Module 3.2 - Non-Mendelian Genetics
Central Philippine University
College of Medical Laboratory Science
Topic Focus: Non-Mendelian Genetics
Non-Mendelian Genetics
Definition: Any inheritance pattern that does not strictly follow Mendelian laws.
Law of Segregation (First Law): Maternal and paternal alleles separate during gamete formation and recombine during fertilization.
Law of Independent Assortment (Second Law): Alleles for different traits segregate independently during gamete formation.
Law of Dominance (Third Law): Dominant alleles can mask the expression of recessive alleles.

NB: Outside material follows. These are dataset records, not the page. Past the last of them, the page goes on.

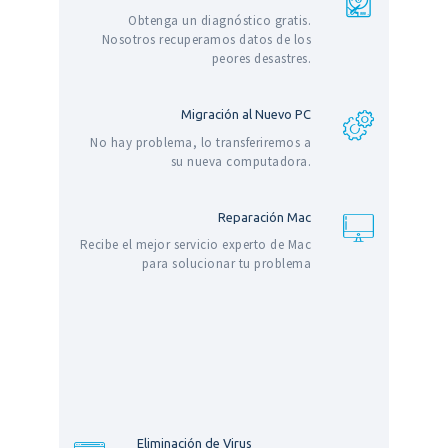
Obtenga un diagnóstico gratis.
Nosotros recuperamos datos de los
peores desastres.
Migración al Nuevo PC
No hay problema, lo transferiremos a
su nueva computadora.
Reparación Mac
Recibe el mejor servicio experto de Mac
para solucionar tu problema
Eliminación de Virus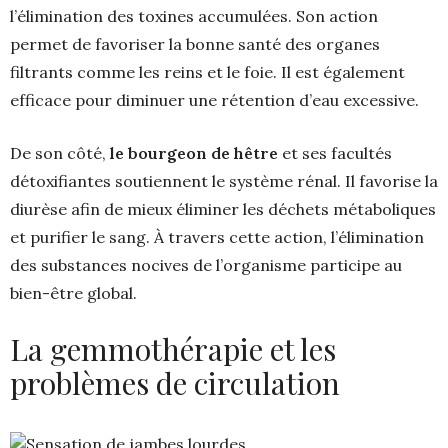
l’élimination des toxines accumulées. Son action
permet de favoriser la bonne santé des organes
filtrants comme les reins et le foie. Il est également
efficace pour diminuer une rétention d’eau excessive.
De son côté,
le bourgeon de hêtre
et ses facultés
détoxifiantes soutiennent le système rénal. Il favorise la
diurèse afin de mieux éliminer les déchets métaboliques
et purifier le sang. À travers cette action, l’élimination
des substances nocives de l’organisme participe au
bien-être ​​global.
La gemmothérapie et les
problèmes de circulation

Exceptions: Genetic interactions may not adhere to complete dominance or show simultaneous expression.
Complexity of Genetics
Observations: Not all predicted traits align with test crosses; Mendel’s laws are foundational but real genetic scenarios are more intricate than Mendel’s pea experiments.
Outline of Topics
I. Alterations to Gene Expression
A. Lethal Alleles
B. Multiple Alleles
C. Incomplete Dominance
D. Codominance
E. Epistasis
F. Penetrance and Expressivity
G. Pleiotropy
H. Genetic Heterogeneity
I. Phenocopy
II. Non-Mendelian Inheritance
A. Extranuclear Inheritance
B. Gene Linkage
C. Sex-linked Traits
I. Alterations to Gene Expression
Phenotypes are seldom controlled by single genes alone as suggested by Mendel.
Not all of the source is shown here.